Furthermore, German technology is leading in the field of natural resource conservation: we can provide top technologies for clean water and clean air, for soild waste management and for recycling, for eco-friendly products and processes: we already have invested hung sums in regenerative energies such as solar and wind energy and much more will be invested, after the federal Government has decided to end Nuclear Energy production. This shows the level of our ambition. In all these fields we are today amongst the gobal leaders and this obviously includes export. And we have committed ourselves to improve our competitiveness in these fields.
When I speak of climate protection and the lowering of CO2 emission, I have the feeling, that we all, who are living in a city like Mumbai feel, that very much has still to be done to improve the situation and to give living in such a Megacity some living quality. Germany can and should play an important role in this field, too.

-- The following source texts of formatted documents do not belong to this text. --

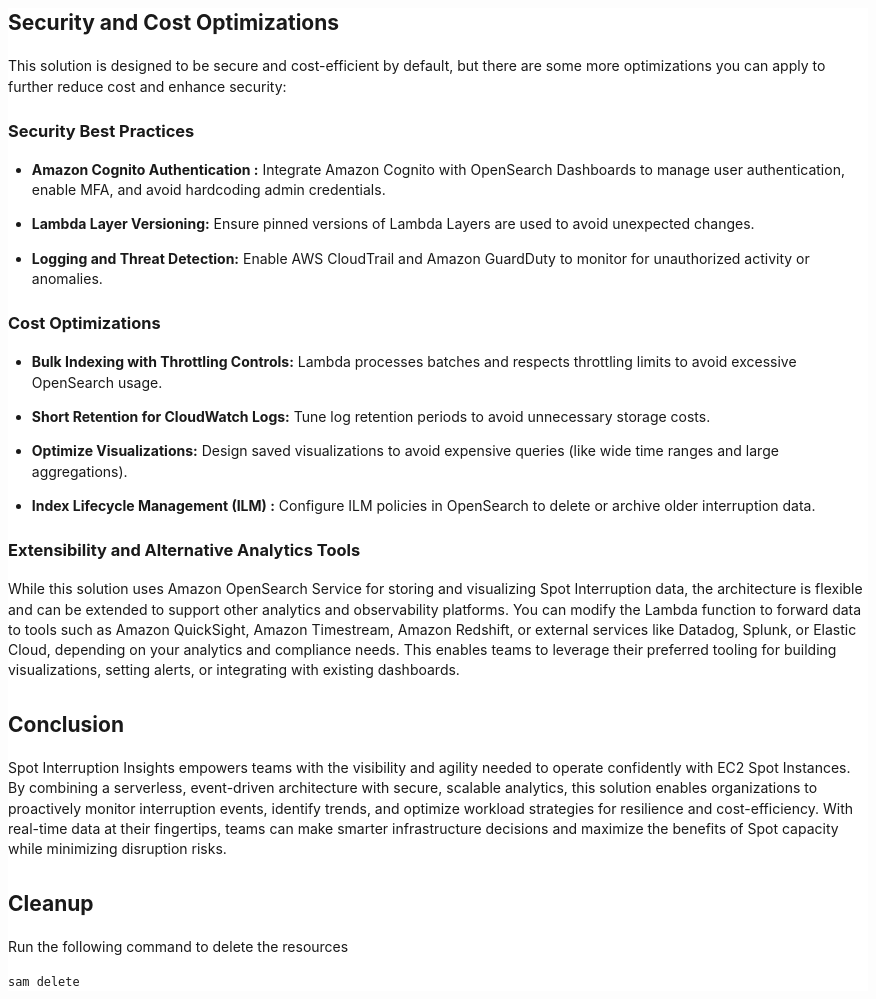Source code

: ## Security and Cost Optimizations
This solution is designed to be secure and cost-efficient by default, but there are some more optimizations you can apply to further reduce cost and enhance security:

### Security Best Practices
- **Amazon Cognito Authentication :** Integrate Amazon Cognito with OpenSearch Dashboards to manage user authentication, enable MFA, and avoid hardcoding admin credentials.

- **Lambda Layer Versioning:** Ensure pinned versions of Lambda Layers are used to avoid unexpected changes.

- **Logging and Threat Detection:** Enable AWS CloudTrail and Amazon GuardDuty to monitor for unauthorized activity or anomalies.


### Cost Optimizations
- **Bulk Indexing with Throttling Controls:** Lambda processes batches and respects throttling limits to avoid excessive OpenSearch usage.

- **Short Retention for CloudWatch Logs:** Tune log retention periods to avoid unnecessary storage costs.

- **Optimize Visualizations:** Design saved visualizations to avoid expensive queries (like wide time ranges and large aggregations).

- **Index Lifecycle Management (ILM) :** Configure ILM policies in OpenSearch to delete or archive older interruption data.

### Extensibility and Alternative Analytics Tools

While this solution uses Amazon OpenSearch Service for storing and visualizing Spot Interruption data, the architecture is flexible and can be extended to support other analytics and observability platforms. You can modify the Lambda function to forward data to tools such as Amazon QuickSight, Amazon Timestream, Amazon Redshift, or external services like Datadog, Splunk, or Elastic Cloud, depending on your analytics and compliance needs. This enables teams to leverage their preferred tooling for building visualizations, setting alerts, or integrating with existing dashboards.

## Conclusion
Spot Interruption Insights empowers teams with the visibility and agility needed to operate confidently with EC2 Spot Instances. By combining a serverless, event-driven architecture with secure, scalable analytics, this solution enables organizations to proactively monitor interruption events, identify trends, and optimize workload strategies for resilience and cost-efficiency. With real-time data at their fingertips, teams can make smarter infrastructure decisions and maximize the benefits of Spot capacity while minimizing disruption risks.

## Cleanup
   
Run the following command to delete the resources 

    sam delete
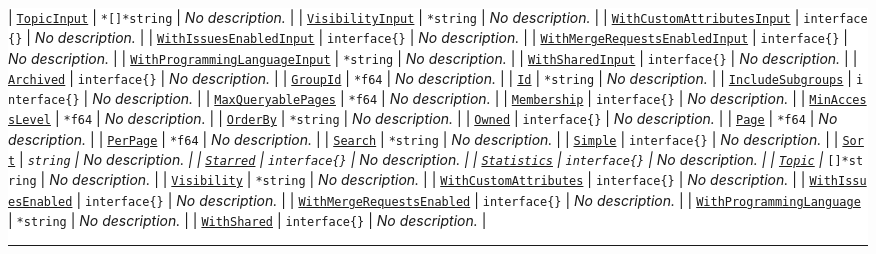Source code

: | <code><a href="#@cdktf/provider-gitlab.dataGitlabProjects.DataGitlabProjects.property.topicInput">TopicInput</a></code> | <code>*[]*string</code> | *No description.* |
| <code><a href="#@cdktf/provider-gitlab.dataGitlabProjects.DataGitlabProjects.property.visibilityInput">VisibilityInput</a></code> | <code>*string</code> | *No description.* |
| <code><a href="#@cdktf/provider-gitlab.dataGitlabProjects.DataGitlabProjects.property.withCustomAttributesInput">WithCustomAttributesInput</a></code> | <code>interface{}</code> | *No description.* |
| <code><a href="#@cdktf/provider-gitlab.dataGitlabProjects.DataGitlabProjects.property.withIssuesEnabledInput">WithIssuesEnabledInput</a></code> | <code>interface{}</code> | *No description.* |
| <code><a href="#@cdktf/provider-gitlab.dataGitlabProjects.DataGitlabProjects.property.withMergeRequestsEnabledInput">WithMergeRequestsEnabledInput</a></code> | <code>interface{}</code> | *No description.* |
| <code><a href="#@cdktf/provider-gitlab.dataGitlabProjects.DataGitlabProjects.property.withProgrammingLanguageInput">WithProgrammingLanguageInput</a></code> | <code>*string</code> | *No description.* |
| <code><a href="#@cdktf/provider-gitlab.dataGitlabProjects.DataGitlabProjects.property.withSharedInput">WithSharedInput</a></code> | <code>interface{}</code> | *No description.* |
| <code><a href="#@cdktf/provider-gitlab.dataGitlabProjects.DataGitlabProjects.property.archived">Archived</a></code> | <code>interface{}</code> | *No description.* |
| <code><a href="#@cdktf/provider-gitlab.dataGitlabProjects.DataGitlabProjects.property.groupId">GroupId</a></code> | <code>*f64</code> | *No description.* |
| <code><a href="#@cdktf/provider-gitlab.dataGitlabProjects.DataGitlabProjects.property.id">Id</a></code> | <code>*string</code> | *No description.* |
| <code><a href="#@cdktf/provider-gitlab.dataGitlabProjects.DataGitlabProjects.property.includeSubgroups">IncludeSubgroups</a></code> | <code>interface{}</code> | *No description.* |
| <code><a href="#@cdktf/provider-gitlab.dataGitlabProjects.DataGitlabProjects.property.maxQueryablePages">MaxQueryablePages</a></code> | <code>*f64</code> | *No description.* |
| <code><a href="#@cdktf/provider-gitlab.dataGitlabProjects.DataGitlabProjects.property.membership">Membership</a></code> | <code>interface{}</code> | *No description.* |
| <code><a href="#@cdktf/provider-gitlab.dataGitlabProjects.DataGitlabProjects.property.minAccessLevel">MinAccessLevel</a></code> | <code>*f64</code> | *No description.* |
| <code><a href="#@cdktf/provider-gitlab.dataGitlabProjects.DataGitlabProjects.property.orderBy">OrderBy</a></code> | <code>*string</code> | *No description.* |
| <code><a href="#@cdktf/provider-gitlab.dataGitlabProjects.DataGitlabProjects.property.owned">Owned</a></code> | <code>interface{}</code> | *No description.* |
| <code><a href="#@cdktf/provider-gitlab.dataGitlabProjects.DataGitlabProjects.property.page">Page</a></code> | <code>*f64</code> | *No description.* |
| <code><a href="#@cdktf/provider-gitlab.dataGitlabProjects.DataGitlabProjects.property.perPage">PerPage</a></code> | <code>*f64</code> | *No description.* |
| <code><a href="#@cdktf/provider-gitlab.dataGitlabProjects.DataGitlabProjects.property.search">Search</a></code> | <code>*string</code> | *No description.* |
| <code><a href="#@cdktf/provider-gitlab.dataGitlabProjects.DataGitlabProjects.property.simple">Simple</a></code> | <code>interface{}</code> | *No description.* |
| <code><a href="#@cdktf/provider-gitlab.dataGitlabProjects.DataGitlabProjects.property.sort">Sort</a></code> | <code>*string</code> | *No description.* |
| <code><a href="#@cdktf/provider-gitlab.dataGitlabProjects.DataGitlabProjects.property.starred">Starred</a></code> | <code>interface{}</code> | *No description.* |
| <code><a href="#@cdktf/provider-gitlab.dataGitlabProjects.DataGitlabProjects.property.statistics">Statistics</a></code> | <code>interface{}</code> | *No description.* |
| <code><a href="#@cdktf/provider-gitlab.dataGitlabProjects.DataGitlabProjects.property.topic">Topic</a></code> | <code>*[]*string</code> | *No description.* |
| <code><a href="#@cdktf/provider-gitlab.dataGitlabProjects.DataGitlabProjects.property.visibility">Visibility</a></code> | <code>*string</code> | *No description.* |
| <code><a href="#@cdktf/provider-gitlab.dataGitlabProjects.DataGitlabProjects.property.withCustomAttributes">WithCustomAttributes</a></code> | <code>interface{}</code> | *No description.* |
| <code><a href="#@cdktf/provider-gitlab.dataGitlabProjects.DataGitlabProjects.property.withIssuesEnabled">WithIssuesEnabled</a></code> | <code>interface{}</code> | *No description.* |
| <code><a href="#@cdktf/provider-gitlab.dataGitlabProjects.DataGitlabProjects.property.withMergeRequestsEnabled">WithMergeRequestsEnabled</a></code> | <code>interface{}</code> | *No description.* |
| <code><a href="#@cdktf/provider-gitlab.dataGitlabProjects.DataGitlabProjects.property.withProgrammingLanguage">WithProgrammingLanguage</a></code> | <code>*string</code> | *No description.* |
| <code><a href="#@cdktf/provider-gitlab.dataGitlabProjects.DataGitlabProjects.property.withShared">WithShared</a></code> | <code>interface{}</code> | *No description.* |

---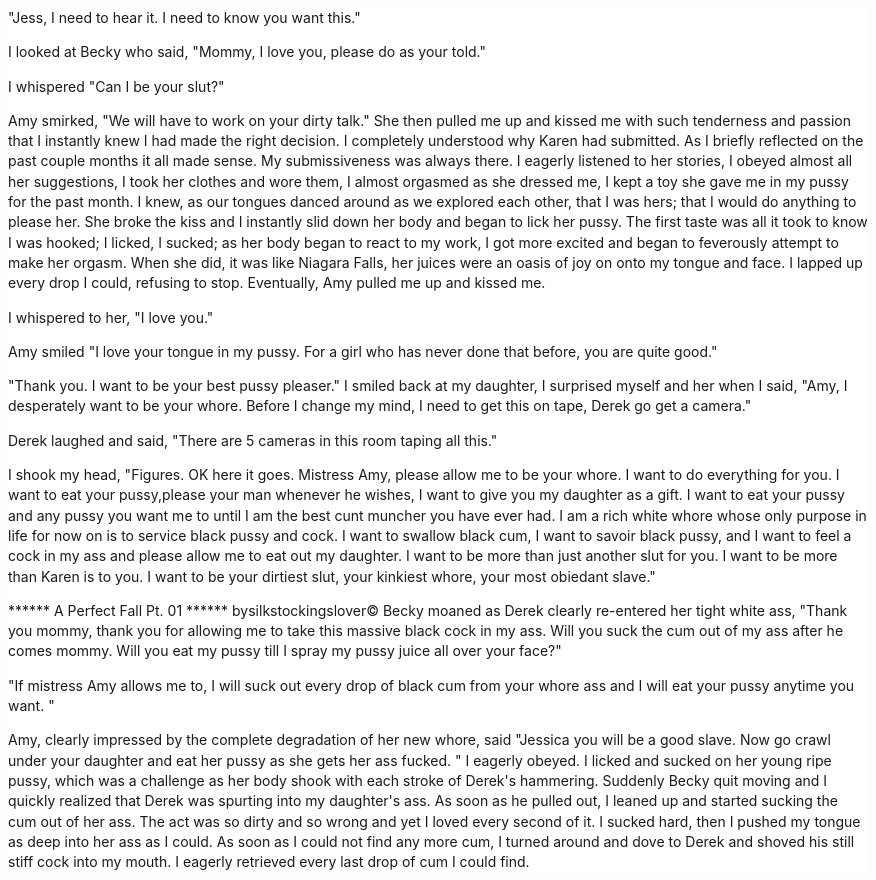  "Jess, I need to hear it. I need to know you want this." 

 I looked at Becky who said, "Mommy, I love you, please do as your told." 

 I whispered "Can I be your slut?" 

 Amy smirked, "We will have to work on your dirty talk." She then pulled me up and kissed me with such tenderness and passion that I instantly knew I had made the right decision. I completely understood why Karen had submitted. As I briefly reflected on the past couple months it all made sense. My submissiveness was always there. I eagerly listened to her stories, I obeyed almost all her suggestions, I took her clothes and wore them, I almost orgasmed as she dressed me, I kept a toy she gave me in my pussy for the past month. I knew, as our tongues danced around as we explored each other, that I was hers; that I would do anything to please her. She broke the kiss and I instantly slid down her body and began to lick her pussy. The first taste was all it took to know I was hooked; I licked, I sucked; as her body began to react to my work, I got more excited and began to feverously attempt to make her orgasm. When she did, it was like Niagara Falls, her juices were an oasis of joy on onto my tongue and face. I lapped up every drop I could, refusing to stop. Eventually, Amy pulled me up and kissed me. 

 I whispered to her, "I love you." 

 Amy smiled "I love your tongue in my pussy. For a girl who has never done that before, you are quite good." 

 "Thank you. I want to be your best pussy pleaser." I smiled back at my daughter, I surprised myself and her when I said, "Amy, I desperately want to be your whore. Before I change my mind, I need to get this on tape, Derek go get a camera." 

 Derek laughed and said, "There are 5 cameras in this room taping all this." 

 I shook my head, "Figures. OK here it goes. Mistress Amy, please allow me to be your whore. I want to do everything for you. I want to eat your pussy,please your man whenever he wishes, I want to give you my daughter as a gift. I want to eat your pussy and any pussy you want me to until I am the best cunt muncher you have ever had. I am a rich white whore whose only purpose in life for now on is to service black pussy and cock. I want to swallow black cum, I want to savoir black pussy, and I want to feel a cock in my ass and please allow me to eat out my daughter. I want to be more than just another slut for you. I want to be more than Karen is to you. I want to be your dirtiest slut, your kinkiest whore, your most obiedant slave."  

 

 ****** A Perfect Fall Pt. 01 ****** bysilkstockingslover© Becky moaned as Derek clearly re-entered her tight white ass, "Thank you mommy, thank you for allowing me to take this massive black cock in my ass. Will you suck the cum out of my ass after he comes mommy. Will you eat my pussy till I spray my pussy juice all over your face?" 

 "If mistress Amy allows me to, I will suck out every drop of black cum from your whore ass and I will eat your pussy anytime you want. " 

 Amy, clearly impressed by the complete degradation of her new whore, said "Jessica you will be a good slave. Now go crawl under your daughter and eat her pussy as she gets her ass fucked. " I eagerly obeyed. I licked and sucked on her young ripe pussy, which was a challenge as her body shook with each stroke of Derek's hammering. Suddenly Becky quit moving and I quickly realized that Derek was spurting into my daughter's ass. As soon as he pulled out, I leaned up and started sucking the cum out of her ass. The act was so dirty and so wrong and yet I loved every second of it. I sucked hard, then I pushed my tongue as deep into her ass as I could. As soon as I could not find any more cum, I turned around and dove to Derek and shoved his still stiff cock into my mouth. I eagerly retrieved every last drop of cum I could find.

Here I would like to return to my starting point: India and Germany are strong partners and unbelievably complementary. Let us all benefit from this. In only 4 days I will have the honour and the pleasure to inaugurate ‘’Germany and India 2011/2012. Infinite opportunities’’, a hung project designed to showcase the potential of Germany as a partner for India in so many fields. His exhibition together with some 200 projects from politics to science, from economy to education, from culture to life quality will start in Mumbai in November and will then circulate through 6 great cities of India to end up in Delhi in November 2012. I hope, that it will give even more momentum to our vibrant relations and benefit India as well as Germany.
That is why I wish the VDMA good luck for its commitment to India. Thank you  very much for your attention.